Extracted records>
>>>
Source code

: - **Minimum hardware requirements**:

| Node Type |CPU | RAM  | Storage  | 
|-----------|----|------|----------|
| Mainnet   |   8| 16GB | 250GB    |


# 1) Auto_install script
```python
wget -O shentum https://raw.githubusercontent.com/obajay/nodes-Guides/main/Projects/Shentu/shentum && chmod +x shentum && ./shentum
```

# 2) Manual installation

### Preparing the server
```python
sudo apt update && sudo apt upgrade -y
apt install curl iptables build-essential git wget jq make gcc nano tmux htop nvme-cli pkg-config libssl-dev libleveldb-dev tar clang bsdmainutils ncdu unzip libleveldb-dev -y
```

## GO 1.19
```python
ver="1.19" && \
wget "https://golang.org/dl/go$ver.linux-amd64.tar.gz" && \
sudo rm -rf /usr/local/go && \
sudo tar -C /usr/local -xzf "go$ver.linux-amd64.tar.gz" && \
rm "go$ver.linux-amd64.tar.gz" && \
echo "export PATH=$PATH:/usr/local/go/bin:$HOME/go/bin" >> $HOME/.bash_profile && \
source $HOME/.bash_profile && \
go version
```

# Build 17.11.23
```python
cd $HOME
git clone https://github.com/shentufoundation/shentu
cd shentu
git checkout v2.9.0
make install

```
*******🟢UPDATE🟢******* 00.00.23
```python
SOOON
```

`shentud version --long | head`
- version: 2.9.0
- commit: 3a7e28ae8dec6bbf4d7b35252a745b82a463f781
<<<
WORK ORDER>
Would you copy out all the entries above without changing a single character?

ANSWER SPACE>
Source code

: - **Minimum hardware requirements**:

| Node Type |CPU | RAM  | Storage  | 
|-----------|----|------|----------|
| Mainnet   |   8| 16GB | 250GB    |


# 1) Auto_install script
```python
wget -O shentum https://raw.githubusercontent.com/obajay/nodes-Guides/main/Projects/Shentu/shentum && chmod +x shentum && ./shentum
```

# 2) Manual installation

### Preparing the server
```python
sudo apt update && sudo apt upgrade -y
apt install curl iptables build-essential git wget jq make gcc nano tmux htop nvme-cli pkg-config libssl-dev libleveldb-dev tar clang bsdmainutils ncdu unzip libleveldb-dev -y
```

## GO 1.19
```python
ver="1.19" && \
wget "https://golang.org/dl/go$ver.linux-amd64.tar.gz" && \
sudo rm -rf /usr/local/go && \
sudo tar -C /usr/local -xzf "go$ver.linux-amd64.tar.gz" && \
rm "go$ver.linux-amd64.tar.gz" && \
echo "export PATH=$PATH:/usr/local/go/bin:$HOME/go/bin" >> $HOME/.bash_profile && \
source $HOME/.bash_profile && \
go version
```

# Build 17.11.23
```python
cd $HOME
git clone https://github.com/shentufoundation/shentu
cd shentu
git checkout v2.9.0
make install

```
*******🟢UPDATE🟢******* 00.00.23
```python
SOOON
```

`shentud version --long | head`
- version: 2.9.0
- commit: 3a7e28ae8dec6bbf4d7b35252a745b82a463f781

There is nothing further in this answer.